FW: eigen-vector-value-problem

["Daniel Lozier" <lozier@nist.gov>]

Editor's Note:  I regret the delay in posting this message, and
hope it has caused no serious inconvenience. -- Dan Lozier

-----Original Message-----
From: Vadim Kuznetsov [mailto:vadim@amsta.leeds.ac.uk]
Sent: Thursday, March 08, 2001 10:53 AM
To: Dan Lozier
Subject: eigen-vector-value-problem

Dear Dan,
       I would like this question to be posted to the opsf list.
Thanks.
Regards,
                    Vadim

I want to ask for opinions about one `strange spectral problem'
where, in a sense, the spectrum is the same as the eigenvalues. 
Let us call this thing an `eigen-vector-value-problem'.

Technically, one solves the following system of n equations:

(*)         \sum_k  A_{ijk} x_k = x_i x_j,        i,j,k=1,...,n,
 
assuming that it is compatible.
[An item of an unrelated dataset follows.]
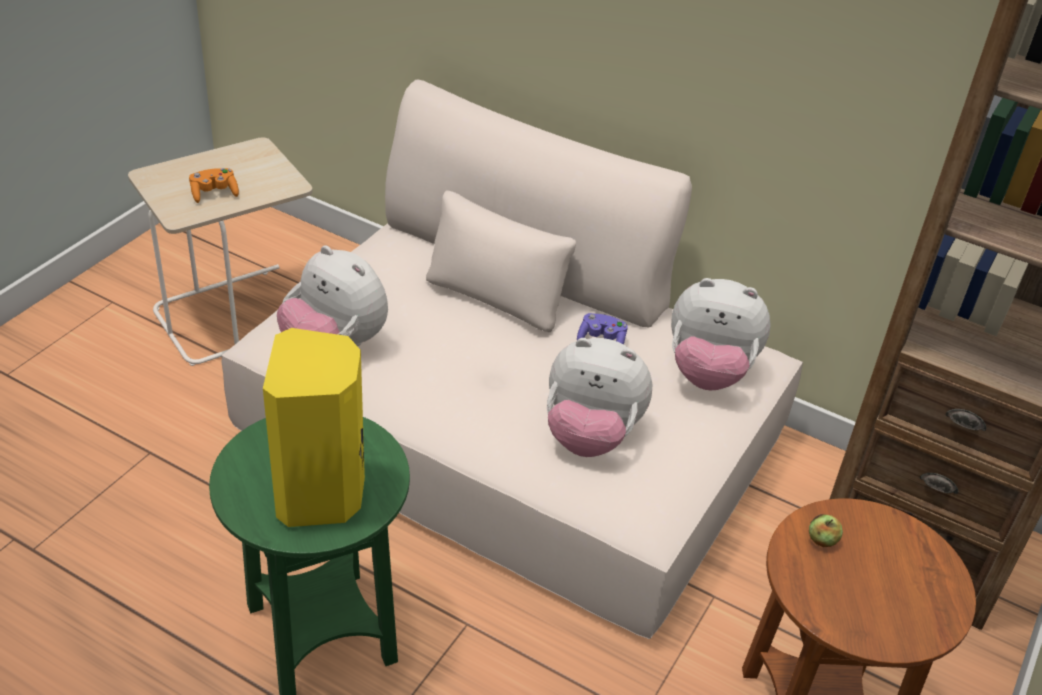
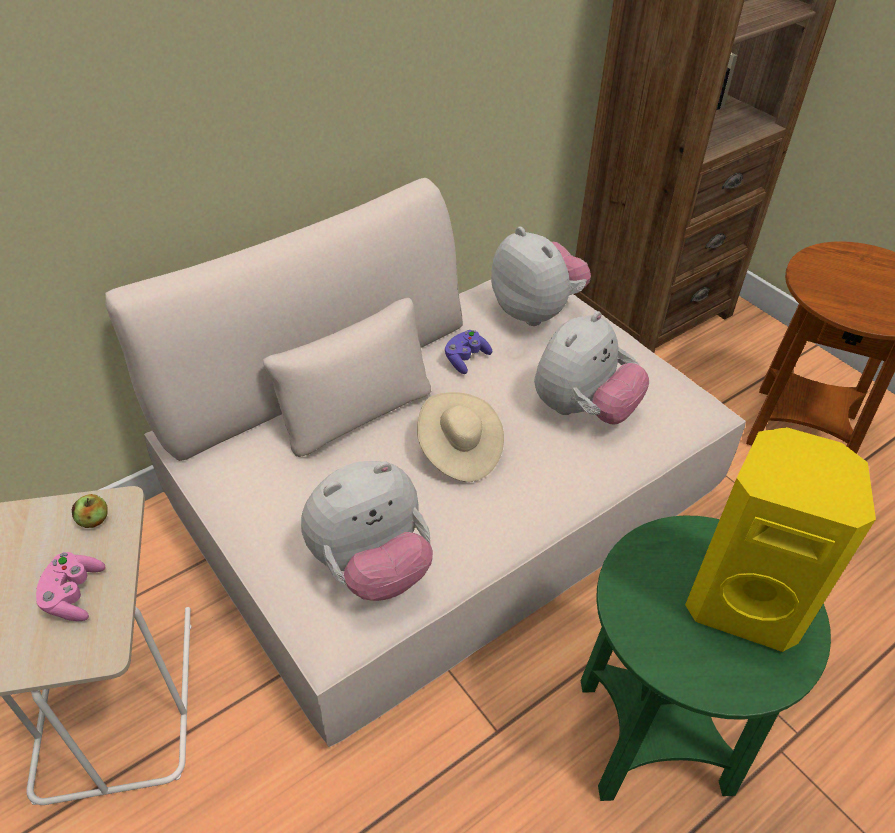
camera: 65 degrees left, 5 degrees up
orange game controller [189,168,239,203] -> pink game controller [36,552,105,621]
plush toy [671,278,770,391] -> plush toy turned 75 degrees counterclockwise [491,227,591,326]
apple [809,514,843,547] -> apple moved to [72,494,108,528]
none -> beige hat [417,392,504,482]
Compatibility can be rephrased
as the commutativity of the matrices A_{i..} and of the matrices
A_{.j.} collected from the tensor A_{ijk}. Anyway, it is assumed.

HOW TO SOLVE SUCH (QUADRATIC?) PROBLEMS EFFECTIVELY?
ON COMPUTER?

Notice that spectrum here is `the same' as eigenvalues, therefore
for a given A we have to find only the vector x.

(*) can be realized as either (inverted) linearization problem or,
when n=infinity and the operator A acts in some functional space,
as a product formula for a special function.

So, my question can also be changed to the following: How to use
product formulas for producing effective numerical methods for
calculating the special fuction itself?  After all (*) is a very
particular spectral problem and one (maybe) can use this fact to 
invent a fast numerical algorithm in order to calculate x. Notice
that x can be out of the hypergeometric class, so that a problem
of its calculation can be very non-trivial task.